紀元前134年の春、かつて星など存在しなかった場所に一つの星が現れた——そして一人の男が、空に輝くすべての光を数え上げることを決意した。
ヒッパルコスが不死に抗い星図を描いた日
紀元前134年、「新星」の出現が史上初の包括的星表を生み出した
紀元前134年に出現した謎の「新星」が、ヒッパルコスを突き動かし、史上初の星表の作成と地球の歳差運動の発見へと導いた。
紀元前134年の春、ロドス島の夜空には見慣れた星座がきらめいていた。ニカイアのヒッパルコスは天文台のテラスに立ち、青銅製のディオプトラを天空に向けていた。その時、あり得ないものが彼の目に飛び込んできた。さそり座の中に、存在するはずのない星が燦然と輝いていたのだ。

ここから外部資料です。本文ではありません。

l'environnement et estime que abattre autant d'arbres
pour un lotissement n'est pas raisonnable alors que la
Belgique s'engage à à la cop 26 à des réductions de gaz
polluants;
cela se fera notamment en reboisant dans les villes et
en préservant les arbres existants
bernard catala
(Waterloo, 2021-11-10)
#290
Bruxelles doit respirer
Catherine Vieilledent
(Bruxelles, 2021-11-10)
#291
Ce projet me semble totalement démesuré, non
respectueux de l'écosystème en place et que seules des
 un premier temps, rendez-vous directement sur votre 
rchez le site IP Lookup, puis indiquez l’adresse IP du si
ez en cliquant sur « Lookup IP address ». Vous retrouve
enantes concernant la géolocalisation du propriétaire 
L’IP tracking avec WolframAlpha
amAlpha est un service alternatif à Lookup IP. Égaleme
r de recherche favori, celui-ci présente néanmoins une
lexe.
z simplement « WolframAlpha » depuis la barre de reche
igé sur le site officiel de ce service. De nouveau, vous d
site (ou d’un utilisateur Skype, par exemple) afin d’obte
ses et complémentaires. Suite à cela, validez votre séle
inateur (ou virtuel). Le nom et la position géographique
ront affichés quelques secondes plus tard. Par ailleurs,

何世代にもわたり、ギリシャの哲学者たちは天球が永遠不変であると教えてきた——地上の穢れを超越した、神聖なる完全の領域であると。しかし目の前には、天空さえも人間を驚かせうるという証拠があった。この「ノヴァ・ステラ(新星)」の出現——現代の天文学者なら超新星か極めて明るい新星と分類するであろうもの——は、心地よい常識を打ち砕き、古代最高の天文学者の心に革命的な執念を燃え上がらせた。
ヒッパルコスは、かつて誰も試みたことのない精密さで挑むことを決意した。空に見えるすべての星を目録化し、数学的な正確さでその位置を記録することで、未来の世代が宇宙の秩序に生じるいかなる変化をも検知できるようにするのだ。自ら設計した観測器具——彼が原理を洗練させたアストロラーベを含む——を用いて、天の緯度と経度による座標系で星の位置を測定する作業に何年も費やした。

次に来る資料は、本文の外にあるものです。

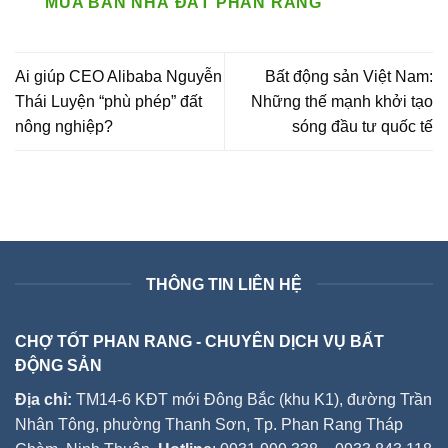
MUA BÁN NHÀ ĐẤT PHAN RANG
Ai giúp CEO Alibaba Nguyễn
Bất động sản Việt Nam:
Thái Luyện “phù phép” đất
Những thế mạnh khởi tạo
nông nghiệp?
sóng đầu tư quốc tế
THÔNG TIN LIÊN HỆ
CHỢ TỐT PHAN RANG - CHUYÊN DỊCH VỤ BẤT
ĐỘNG SẢN
Địa chỉ:
TM14-6 KĐT mới Đông Bắc (khu K1), đường Trần
Nhân Tông, phường Thanh Sơn, Tp. Phan Rang Tháp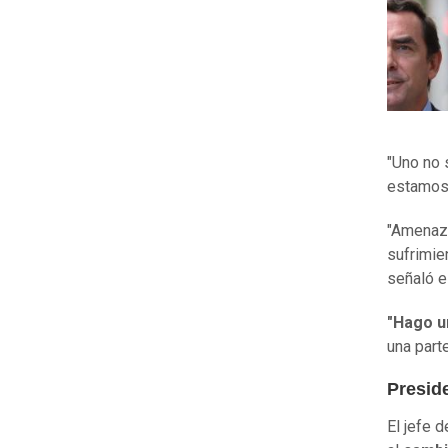
"Uno no
estamos 
"Amenaza
sufrimie
señaló e
"Hago un
una parte
Preside
El jefe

その成果は驚異的だった——約850個の星を収録した目録であり、それぞれに位置が割り当てられ、明るさによって6段階の等級に分類された。この恒星等級システムは、驚くべきことに、2000年以上を経た今日でも天文学者が星の明るさを測定する基礎として使われ続けている。
💡 ヒッパルコスが考案した6段階の恒星等級システムは、今日でも天文学者に使用されている——現在も使われている科学的分類法としては最古のものの一つである。